Figure 8 shows that Ta and Rn have good positive correlations with LE throughout the eastern part of HRB, especially in the oases of the upstream and the farmland of midstream, where the PPMCC is close to 1. However, there is a clear boundary between the eastern and western parts of the downstream in the two plots, with west of the boundary the PPMCC between Ta/Rn and LE decreasing and then showing a strong negative correlation. The main reason is that the majority of the sites selected for the study are located east of the boundary, with a scarcity of sites in the west. In farmland, NDVI and LAI have a very strong positive correlation with LE, due to the fact that there is an adequate supply of water in irrigated farmland, making LE more controlled by vegetation growth and energy factors. However, in the desert areas of the downstream, the spatial distributions of NDVI and LE correlation are less regular with many zero values, probably due to some errors introduced during interpolation of NDVI data. Furthermore, the PPMCC could not be calculated due to the missing LAI data in these areas for a long time.
5. Conclusions
In order to upscale LE from site scale to regional scale with the spatial resolution of 1 km in HRB, this study introduced five transfer learning models and the BTCH fusion method. Specifically, five machine learning algorithms were utilized to construct the upscaling framework, namely ANN, RF, SVM, XGBoost, and LightGBM. Then, the three best upscaled results were selected to fuse based on the BTCH method. Finally, the upscaled results before and after fusion were validated against the LAS observations, and the main conclusions are as follows.

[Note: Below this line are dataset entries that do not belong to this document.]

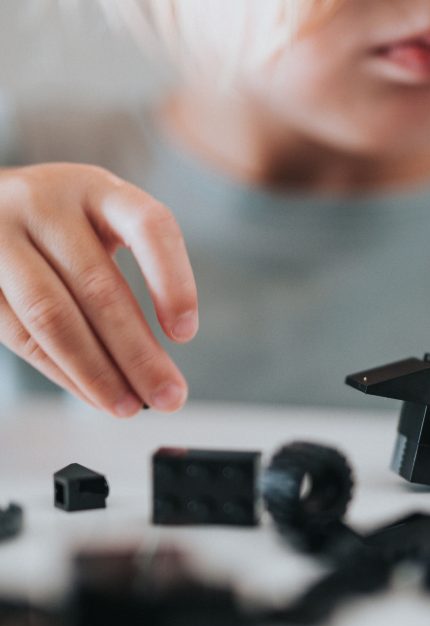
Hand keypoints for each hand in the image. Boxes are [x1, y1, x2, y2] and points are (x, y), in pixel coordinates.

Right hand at [0, 162, 197, 414]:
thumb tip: (156, 374)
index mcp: (96, 188)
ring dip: (96, 372)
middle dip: (138, 354)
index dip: (172, 281)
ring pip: (53, 315)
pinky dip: (61, 372)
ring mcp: (1, 235)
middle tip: (169, 398)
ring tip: (128, 406)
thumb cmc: (60, 227)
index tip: (185, 334)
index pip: (148, 226)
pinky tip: (91, 394)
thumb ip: (126, 282)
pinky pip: (21, 334)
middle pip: (99, 287)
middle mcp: (46, 203)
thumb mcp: (99, 227)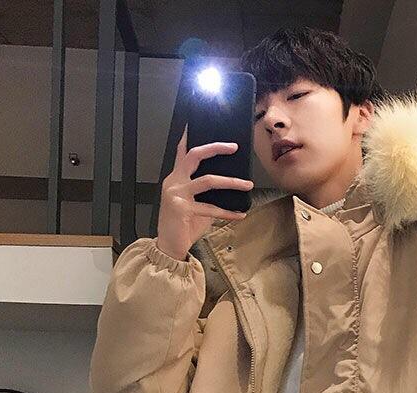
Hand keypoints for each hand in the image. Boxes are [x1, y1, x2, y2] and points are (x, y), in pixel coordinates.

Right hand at [156, 127, 254, 261]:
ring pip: (208, 180)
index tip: (197, 123)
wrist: (169, 247)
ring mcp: (177, 194)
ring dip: (231, 182)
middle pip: (194, 156)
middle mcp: (174, 182)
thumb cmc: (183, 225)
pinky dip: (228, 212)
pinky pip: (211, 208)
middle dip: (215, 148)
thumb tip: (229, 182)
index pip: (182, 152)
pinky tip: (240, 214)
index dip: (189, 136)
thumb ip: (205, 192)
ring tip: (247, 184)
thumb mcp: (195, 205)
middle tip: (234, 147)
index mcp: (176, 178)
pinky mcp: (183, 209)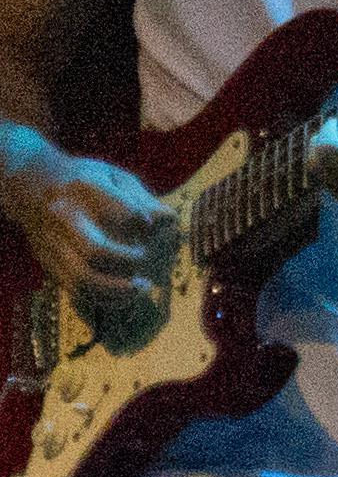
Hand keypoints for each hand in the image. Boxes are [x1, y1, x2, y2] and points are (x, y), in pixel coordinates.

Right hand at [6, 148, 179, 309]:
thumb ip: (143, 200)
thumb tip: (166, 223)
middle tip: (150, 263)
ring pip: (82, 278)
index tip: (158, 227)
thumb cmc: (88, 181)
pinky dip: (103, 298)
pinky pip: (74, 288)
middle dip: (130, 264)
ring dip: (117, 290)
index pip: (122, 215)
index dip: (147, 226)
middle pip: (96, 251)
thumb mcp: (117, 178)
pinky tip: (124, 294)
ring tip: (142, 288)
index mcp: (85, 188)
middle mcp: (64, 215)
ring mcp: (51, 241)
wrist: (32, 185)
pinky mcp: (47, 261)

Introducing the idea of instance transfer to upscale LE has improved the accuracy of the machine learning models to some extent. By selecting proper variables from external datasets under different land cover types and establishing a transfer ratio of 0.6 between external and internal datasets, the upscaling model can grasp more effective information, resulting in an improvement or reduction of 6% and 17% in the R2 and RMSE values, respectively, for the ANN model. Among the five models, ANN, RF, and XGBoost models are the most suitable to upscale LE from site scale to regional scale in HRB, with the best fit of the simulated values to the site observations, the smallest errors, and less outliers.

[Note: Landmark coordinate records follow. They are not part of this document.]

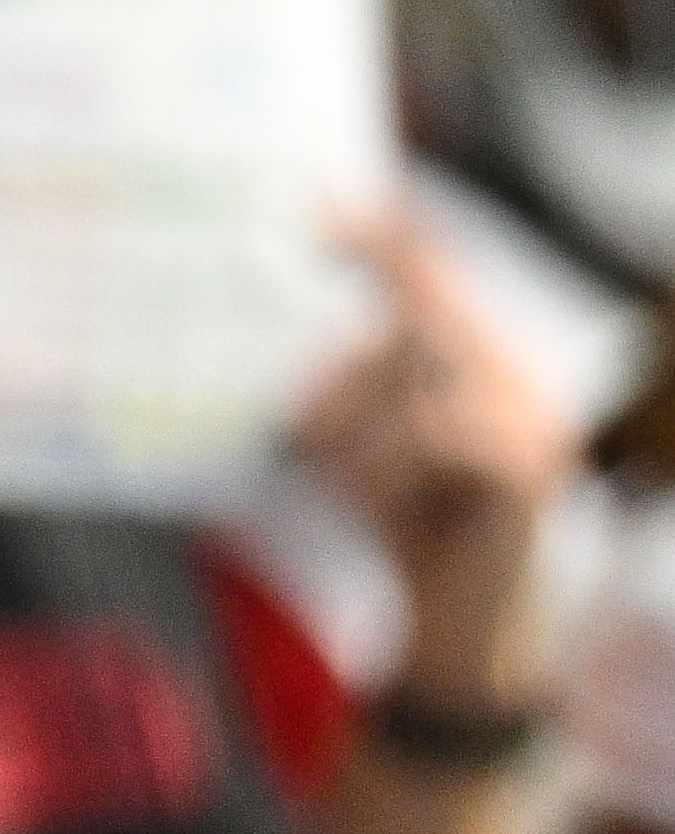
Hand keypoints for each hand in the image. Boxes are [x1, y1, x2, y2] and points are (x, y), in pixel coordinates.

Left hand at [294, 222, 574, 679]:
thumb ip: (344, 386)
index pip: (434, 277)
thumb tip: (298, 330)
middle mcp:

Generally speaking, different algorithms utilized to develop upscaling models may show some differences in temporal and spatial distribution. To integrate their strengths, this study applied the BTCH fusion approach to obtain the final upscaling LE product in HRB. The verification results with precipitation and observed LE indicate that the fusion dataset retains the advantages of the different results, with reasonable time trends and the highest accuracy (R2 = 0.83, RMSE = 18.84 W/m2). Moreover, the fusion results also show that the maximum values of LE on a temporal scale occur in July and August, with increasing from May to August and decreasing from August to October in the oases of upper and middle-lower reaches. From the perspective of spatial scale, the maximum values of LE are found in the upstream woodlands and grasslands, the midstream farmlands, the downstream oases, and the area around the HRB. However, the minimum values are mainly in the downstream desert and bare ground, with a decreasing trend in the upstream to downstream direction.